Student Question
How does thought evolve in Whitman's "Crossing Brooklyn Ferry"?
Quick answer:
In "Crossing Brooklyn Ferry," Whitman's thought evolves from observing the coexistence of past, present, and future, highlighting contradictory values like motion and rest. The speaker reflects on future generations experiencing the same sights, emphasizing a unity transcending time and space. This theme culminates in a sense of oneness with future readers, suggesting a mystical, eternal connection beyond human limitations, as expressed through the imagery of the ferry and river.
Overall, this masterful poem seeks to exert the coexistence of past, present and future as well as contradictory values, such as being rooted to one spot and motion and rest and action. These themes are developed as the speaker watches people crossing the Brooklyn ferry. He then thinks of the ways in which he is bound to the future; people will be crossing the ferry in a hundred years and will be looking at the same sunset and the same tides endlessly going in and out. The speaker then fixes his attention very firmly to the present, describing what he can see.

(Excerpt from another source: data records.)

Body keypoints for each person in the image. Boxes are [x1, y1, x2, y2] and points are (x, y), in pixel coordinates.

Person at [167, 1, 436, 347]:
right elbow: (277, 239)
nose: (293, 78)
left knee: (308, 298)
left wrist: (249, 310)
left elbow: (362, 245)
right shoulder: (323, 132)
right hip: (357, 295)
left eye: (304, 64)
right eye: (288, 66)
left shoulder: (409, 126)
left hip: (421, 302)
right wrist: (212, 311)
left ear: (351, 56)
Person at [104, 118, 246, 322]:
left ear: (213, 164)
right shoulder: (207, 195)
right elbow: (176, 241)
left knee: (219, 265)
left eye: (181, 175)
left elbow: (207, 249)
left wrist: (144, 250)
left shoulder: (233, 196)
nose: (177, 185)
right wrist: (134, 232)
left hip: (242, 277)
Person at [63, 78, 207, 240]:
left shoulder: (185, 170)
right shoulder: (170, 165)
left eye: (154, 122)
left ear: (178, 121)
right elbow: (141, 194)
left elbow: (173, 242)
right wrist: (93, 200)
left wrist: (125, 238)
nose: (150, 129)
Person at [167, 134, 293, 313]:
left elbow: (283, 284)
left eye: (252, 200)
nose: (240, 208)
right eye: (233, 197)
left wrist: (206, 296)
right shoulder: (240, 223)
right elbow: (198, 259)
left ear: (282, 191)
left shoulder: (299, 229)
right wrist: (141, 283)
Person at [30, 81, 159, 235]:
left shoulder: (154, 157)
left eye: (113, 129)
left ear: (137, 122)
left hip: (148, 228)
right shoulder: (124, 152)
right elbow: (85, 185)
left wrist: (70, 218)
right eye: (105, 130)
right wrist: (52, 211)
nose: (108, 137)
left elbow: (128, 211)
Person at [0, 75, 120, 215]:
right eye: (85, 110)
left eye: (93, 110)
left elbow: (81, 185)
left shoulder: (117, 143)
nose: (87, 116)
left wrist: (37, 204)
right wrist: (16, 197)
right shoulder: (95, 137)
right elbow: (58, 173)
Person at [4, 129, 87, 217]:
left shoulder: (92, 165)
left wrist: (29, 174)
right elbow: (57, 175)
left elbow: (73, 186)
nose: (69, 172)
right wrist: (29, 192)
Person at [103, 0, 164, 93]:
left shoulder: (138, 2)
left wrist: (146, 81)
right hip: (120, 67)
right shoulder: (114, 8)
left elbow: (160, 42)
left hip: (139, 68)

Much of this description captures the contradictory values of stasis and motion and rest and action, such as the seagulls that are "with motionless wings, oscillating their bodies" and the people who stand still by the rail of the ferry "yet hurry with the swift current."
As the speaker develops his thoughts, he maintains that time and space do not separate. The speaker feels a tremendous sense of oneness with those in the future, those in the present and those in the past. This is something that is made more explicit in Stanza 9, when the speaker addresses the reader of the future:
Who knows, for all the distance, but I am as good as looking at you now, for all you cannot see me?
Such statements infer that each individual human is part of a much larger, connected and integrated self which is eternal and is not subject, like humans are, to the limitations of time and space. This is something that is again developed in the final stanza, where, throguh this mystical union suggested by the symbolic river, the speaker and the future reader are no longer separate people, but are joined together, the "We" the speaker addresses in the final verse.